◆ TEXTO EXTRAÍDO ◆

§

Carta aberta ao presbítero Jordi Bartomeu Farnós

Carta aberta ao presbítero Jordi Bartomeu Farnós

Por seu interesse informativo relativo aos áudios revelados pela Infovaticana nos quais Jordi Bertomeu condicionava a colaboração do Vaticano com o FBI a uma série de pagamentos a dioceses e vítimas, reproduzimos integralmente a carta aberta de Gonzalo Flores Santana.

Monsenhor:
Os fatos revelados pelo portal Infovaticana, que incluem um áudio que foi entregue sem o meu conhecimento e cuja difusão foi feita sem o meu consentimento, assim como as acusações infundadas contra mim, provenientes de pessoas do seu entorno, obrigam-me a dirigir-lhe esta carta. Parece-me importante que se conheça a ingrata experiência que vivi durante a nossa reunião de fevereiro deste ano, assim como a denúncia que, por isso, apresentei contra si no foro canônico.

O meu exercício profissional orientou-me para o aconselhamento de instituições religiosas e entidades civis sem fins lucrativos. Uma delas foi a Conferência Episcopal Peruana, da qual fui assessor externo desde o ano 2006 até 2018. Este serviço profissional, somado ao meu compromisso católico, prestei-o buscando sempre a justiça e o maior bem da Igreja, sem ter recebido nunca um questionamento sobre o meu desempenho.

Em janeiro do presente ano, dirigiu-se aos bispos do Peru reunidos na sua assembleia anual. Nessa reunião, fez graves –e absolutamente falsas– acusações sobre o meu trabalho como assessor dessa entidade. Os seus agravos nunca foram respaldados com provas, e também não me pediu a minha versão dos fatos, tal como o exige a justiça, o direito e a caridade evangélica (ver Mt 18,15-17). Com isso, além disso, vulnerou o meu direito à boa honra e a fazer os descargos correspondentes. Lamentavelmente, tomei conhecimento de que este modo de proceder o teria realizado também com outras pessoas.

§

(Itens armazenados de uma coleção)

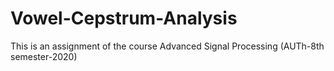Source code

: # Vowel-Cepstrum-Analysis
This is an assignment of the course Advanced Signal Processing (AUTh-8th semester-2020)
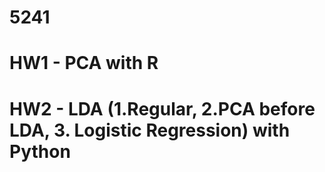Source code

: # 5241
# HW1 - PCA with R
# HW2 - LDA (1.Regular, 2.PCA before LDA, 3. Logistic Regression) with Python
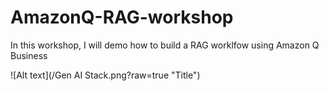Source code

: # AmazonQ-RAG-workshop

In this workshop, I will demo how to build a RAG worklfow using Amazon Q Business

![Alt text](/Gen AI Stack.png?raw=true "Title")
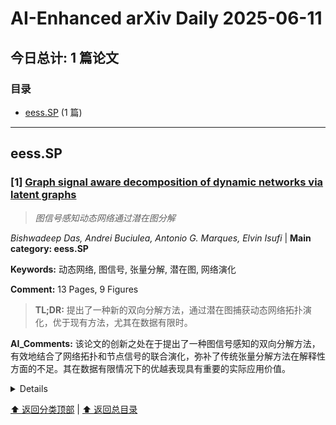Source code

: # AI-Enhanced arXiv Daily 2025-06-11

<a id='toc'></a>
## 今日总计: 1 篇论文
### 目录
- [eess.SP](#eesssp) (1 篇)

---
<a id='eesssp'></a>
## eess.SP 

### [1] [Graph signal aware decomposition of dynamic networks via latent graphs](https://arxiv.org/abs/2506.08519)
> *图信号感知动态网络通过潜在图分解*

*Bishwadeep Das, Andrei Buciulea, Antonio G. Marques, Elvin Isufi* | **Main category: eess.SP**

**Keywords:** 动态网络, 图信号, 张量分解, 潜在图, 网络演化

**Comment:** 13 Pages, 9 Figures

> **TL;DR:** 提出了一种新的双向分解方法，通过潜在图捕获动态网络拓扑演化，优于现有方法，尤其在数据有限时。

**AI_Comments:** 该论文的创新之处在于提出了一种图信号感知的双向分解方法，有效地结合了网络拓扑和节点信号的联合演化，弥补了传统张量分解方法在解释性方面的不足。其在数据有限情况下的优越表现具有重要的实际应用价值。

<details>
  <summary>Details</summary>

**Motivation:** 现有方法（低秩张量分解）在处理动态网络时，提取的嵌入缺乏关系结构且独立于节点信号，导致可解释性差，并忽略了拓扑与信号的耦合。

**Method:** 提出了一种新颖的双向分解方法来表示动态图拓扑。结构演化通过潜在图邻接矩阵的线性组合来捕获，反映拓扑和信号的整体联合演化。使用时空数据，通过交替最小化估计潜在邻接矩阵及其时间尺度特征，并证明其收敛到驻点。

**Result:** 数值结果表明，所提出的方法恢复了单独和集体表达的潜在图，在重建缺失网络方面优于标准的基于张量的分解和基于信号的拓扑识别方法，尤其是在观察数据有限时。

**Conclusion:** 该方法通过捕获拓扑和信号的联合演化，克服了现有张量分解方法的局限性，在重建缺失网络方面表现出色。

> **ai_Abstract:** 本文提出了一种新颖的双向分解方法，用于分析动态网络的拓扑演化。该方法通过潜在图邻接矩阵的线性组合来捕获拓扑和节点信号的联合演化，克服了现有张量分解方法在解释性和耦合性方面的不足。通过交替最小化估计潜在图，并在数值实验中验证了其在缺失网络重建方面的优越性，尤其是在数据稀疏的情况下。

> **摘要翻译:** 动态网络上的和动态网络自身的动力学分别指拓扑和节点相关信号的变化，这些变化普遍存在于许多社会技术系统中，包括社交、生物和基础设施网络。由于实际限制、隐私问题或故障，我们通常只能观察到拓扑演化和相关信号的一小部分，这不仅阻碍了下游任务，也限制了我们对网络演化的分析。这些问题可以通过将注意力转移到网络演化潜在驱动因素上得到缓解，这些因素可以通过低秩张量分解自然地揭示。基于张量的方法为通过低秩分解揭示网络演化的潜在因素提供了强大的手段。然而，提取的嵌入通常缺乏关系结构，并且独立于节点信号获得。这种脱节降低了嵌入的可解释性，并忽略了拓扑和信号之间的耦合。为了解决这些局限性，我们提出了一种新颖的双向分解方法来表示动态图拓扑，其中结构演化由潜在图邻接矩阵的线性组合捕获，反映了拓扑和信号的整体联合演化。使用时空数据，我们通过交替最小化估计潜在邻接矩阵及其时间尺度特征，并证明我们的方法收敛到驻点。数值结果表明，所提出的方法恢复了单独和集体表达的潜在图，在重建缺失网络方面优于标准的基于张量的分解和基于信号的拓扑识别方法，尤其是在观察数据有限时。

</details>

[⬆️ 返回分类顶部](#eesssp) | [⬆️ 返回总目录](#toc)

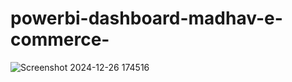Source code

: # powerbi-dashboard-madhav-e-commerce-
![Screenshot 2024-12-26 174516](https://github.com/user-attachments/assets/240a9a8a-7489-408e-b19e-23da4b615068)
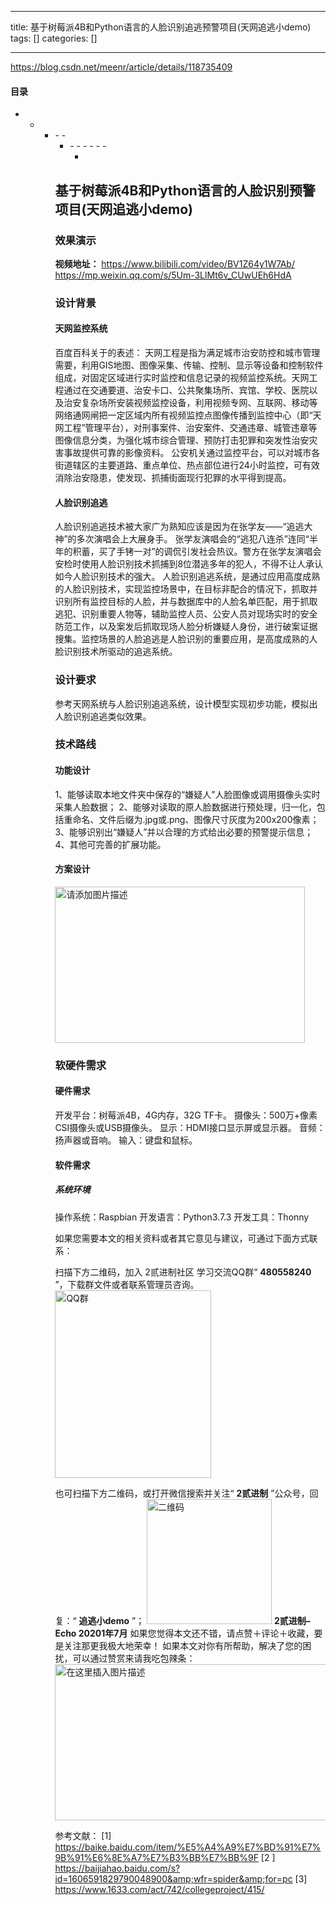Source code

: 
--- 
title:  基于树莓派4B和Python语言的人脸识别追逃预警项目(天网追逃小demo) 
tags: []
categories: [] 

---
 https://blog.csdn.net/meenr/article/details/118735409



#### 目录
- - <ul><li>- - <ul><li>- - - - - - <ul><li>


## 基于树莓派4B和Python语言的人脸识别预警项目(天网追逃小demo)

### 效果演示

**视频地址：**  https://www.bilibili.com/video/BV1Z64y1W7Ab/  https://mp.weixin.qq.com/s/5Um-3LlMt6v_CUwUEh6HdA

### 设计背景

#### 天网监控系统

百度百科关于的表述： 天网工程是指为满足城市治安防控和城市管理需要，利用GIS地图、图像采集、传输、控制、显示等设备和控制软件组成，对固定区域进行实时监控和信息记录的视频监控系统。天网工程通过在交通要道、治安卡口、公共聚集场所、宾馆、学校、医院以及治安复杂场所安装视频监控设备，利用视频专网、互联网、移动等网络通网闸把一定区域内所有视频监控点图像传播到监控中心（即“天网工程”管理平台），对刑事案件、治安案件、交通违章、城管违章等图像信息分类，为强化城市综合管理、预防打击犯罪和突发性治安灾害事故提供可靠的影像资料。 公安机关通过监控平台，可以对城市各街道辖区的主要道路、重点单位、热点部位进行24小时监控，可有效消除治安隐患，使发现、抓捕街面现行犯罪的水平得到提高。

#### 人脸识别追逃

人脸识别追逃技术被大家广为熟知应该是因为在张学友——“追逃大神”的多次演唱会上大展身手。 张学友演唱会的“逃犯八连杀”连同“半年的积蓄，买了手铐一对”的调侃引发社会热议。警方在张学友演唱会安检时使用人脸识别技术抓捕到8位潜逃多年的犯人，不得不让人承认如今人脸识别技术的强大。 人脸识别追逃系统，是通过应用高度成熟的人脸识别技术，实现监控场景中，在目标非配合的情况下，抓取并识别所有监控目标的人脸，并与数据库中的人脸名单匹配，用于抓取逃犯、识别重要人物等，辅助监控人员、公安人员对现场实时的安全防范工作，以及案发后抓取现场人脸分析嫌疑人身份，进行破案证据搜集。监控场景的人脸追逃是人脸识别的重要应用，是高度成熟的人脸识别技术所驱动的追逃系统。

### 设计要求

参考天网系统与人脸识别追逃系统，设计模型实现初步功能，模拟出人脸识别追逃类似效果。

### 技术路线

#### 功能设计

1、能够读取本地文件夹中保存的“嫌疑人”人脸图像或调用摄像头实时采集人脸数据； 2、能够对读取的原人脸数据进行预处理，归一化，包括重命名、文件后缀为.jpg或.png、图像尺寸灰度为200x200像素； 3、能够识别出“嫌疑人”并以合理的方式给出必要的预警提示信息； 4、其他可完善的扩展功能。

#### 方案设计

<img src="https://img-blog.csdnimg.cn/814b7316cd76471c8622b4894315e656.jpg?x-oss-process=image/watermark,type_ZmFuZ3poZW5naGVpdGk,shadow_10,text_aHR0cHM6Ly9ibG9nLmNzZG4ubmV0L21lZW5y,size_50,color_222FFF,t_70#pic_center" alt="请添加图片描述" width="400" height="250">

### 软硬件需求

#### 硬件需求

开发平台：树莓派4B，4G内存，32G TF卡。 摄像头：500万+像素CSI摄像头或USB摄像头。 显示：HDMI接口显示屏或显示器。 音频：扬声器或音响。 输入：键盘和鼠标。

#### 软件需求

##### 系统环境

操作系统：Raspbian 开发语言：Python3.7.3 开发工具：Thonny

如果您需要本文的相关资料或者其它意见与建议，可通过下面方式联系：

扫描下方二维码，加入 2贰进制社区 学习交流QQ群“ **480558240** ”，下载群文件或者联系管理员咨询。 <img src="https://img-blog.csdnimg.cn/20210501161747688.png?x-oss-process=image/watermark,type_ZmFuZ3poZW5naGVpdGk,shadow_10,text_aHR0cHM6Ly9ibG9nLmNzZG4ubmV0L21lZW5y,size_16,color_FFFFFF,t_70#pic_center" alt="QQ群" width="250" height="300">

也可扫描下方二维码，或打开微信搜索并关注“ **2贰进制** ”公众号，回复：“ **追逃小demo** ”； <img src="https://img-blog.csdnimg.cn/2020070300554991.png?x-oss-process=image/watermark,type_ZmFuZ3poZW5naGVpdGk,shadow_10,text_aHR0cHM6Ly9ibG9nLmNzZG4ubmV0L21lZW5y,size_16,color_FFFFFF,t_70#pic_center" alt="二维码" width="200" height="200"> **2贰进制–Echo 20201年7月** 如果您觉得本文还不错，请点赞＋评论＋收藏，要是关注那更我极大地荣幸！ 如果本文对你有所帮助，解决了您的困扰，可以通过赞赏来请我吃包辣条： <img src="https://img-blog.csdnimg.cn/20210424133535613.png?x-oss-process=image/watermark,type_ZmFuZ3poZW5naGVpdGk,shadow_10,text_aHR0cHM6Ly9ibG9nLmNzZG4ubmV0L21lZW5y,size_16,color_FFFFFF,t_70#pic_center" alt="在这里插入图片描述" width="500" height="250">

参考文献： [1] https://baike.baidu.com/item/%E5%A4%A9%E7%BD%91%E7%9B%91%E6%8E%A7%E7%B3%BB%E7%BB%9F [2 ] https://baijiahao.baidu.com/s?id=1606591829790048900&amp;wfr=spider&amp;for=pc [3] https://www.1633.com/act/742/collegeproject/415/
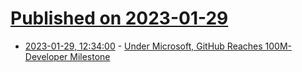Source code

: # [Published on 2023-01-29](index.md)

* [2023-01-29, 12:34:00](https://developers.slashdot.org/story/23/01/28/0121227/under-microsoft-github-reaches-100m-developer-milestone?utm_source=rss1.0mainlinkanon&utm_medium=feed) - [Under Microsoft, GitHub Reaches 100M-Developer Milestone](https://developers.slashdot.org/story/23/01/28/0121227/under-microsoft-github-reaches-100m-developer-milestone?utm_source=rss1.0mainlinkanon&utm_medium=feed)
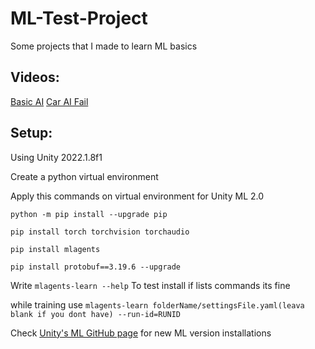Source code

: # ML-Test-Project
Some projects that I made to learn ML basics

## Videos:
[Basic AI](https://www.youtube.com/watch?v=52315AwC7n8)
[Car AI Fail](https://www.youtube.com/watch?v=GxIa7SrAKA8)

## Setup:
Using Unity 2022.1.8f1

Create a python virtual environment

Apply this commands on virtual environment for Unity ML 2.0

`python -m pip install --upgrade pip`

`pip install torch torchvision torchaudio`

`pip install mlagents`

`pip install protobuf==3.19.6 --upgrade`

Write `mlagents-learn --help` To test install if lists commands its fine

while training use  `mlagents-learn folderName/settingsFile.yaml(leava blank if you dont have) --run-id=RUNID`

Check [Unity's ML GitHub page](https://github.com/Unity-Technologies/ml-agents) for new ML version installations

§

◆ DESCRIÇÃO DA TAREFA ◆
Repita por inteiro a carta aberta ao presbítero Jordi Bartomeu Farnós, sem alterar uma só palavra.

◆ RESULTADO ◆
Carta aberta ao presbítero Jordi Bartomeu Farnós

Carta aberta ao presbítero Jordi Bartomeu Farnós

Por seu interesse informativo relativo aos áudios revelados pela Infovaticana nos quais Jordi Bertomeu condicionava a colaboração do Vaticano com o FBI a uma série de pagamentos a dioceses e vítimas, reproduzimos integralmente a carta aberta de Gonzalo Flores Santana.

Monsenhor:
Os fatos revelados pelo portal Infovaticana, que incluem um áudio que foi entregue sem o meu conhecimento e cuja difusão foi feita sem o meu consentimento, assim como as acusações infundadas contra mim, provenientes de pessoas do seu entorno, obrigam-me a dirigir-lhe esta carta. Parece-me importante que se conheça a ingrata experiência que vivi durante a nossa reunião de fevereiro deste ano, assim como a denúncia que, por isso, apresentei contra si no foro canônico.

O meu exercício profissional orientou-me para o aconselhamento de instituições religiosas e entidades civis sem fins lucrativos. Uma delas foi a Conferência Episcopal Peruana, da qual fui assessor externo desde o ano 2006 até 2018. Este serviço profissional, somado ao meu compromisso católico, prestei-o buscando sempre a justiça e o maior bem da Igreja, sem ter recebido nunca um questionamento sobre o meu desempenho.

Em janeiro do presente ano, dirigiu-se aos bispos do Peru reunidos na sua assembleia anual. Nessa reunião, fez graves –e absolutamente falsas– acusações sobre o meu trabalho como assessor dessa entidade. Os seus agravos nunca foram respaldados com provas, e também não me pediu a minha versão dos fatos, tal como o exige a justiça, o direito e a caridade evangélica (ver Mt 18,15-17). Com isso, além disso, vulnerou o meu direito à boa honra e a fazer os descargos correspondentes. Lamentavelmente, tomei conhecimento de que este modo de proceder o teria realizado também com outras pessoas.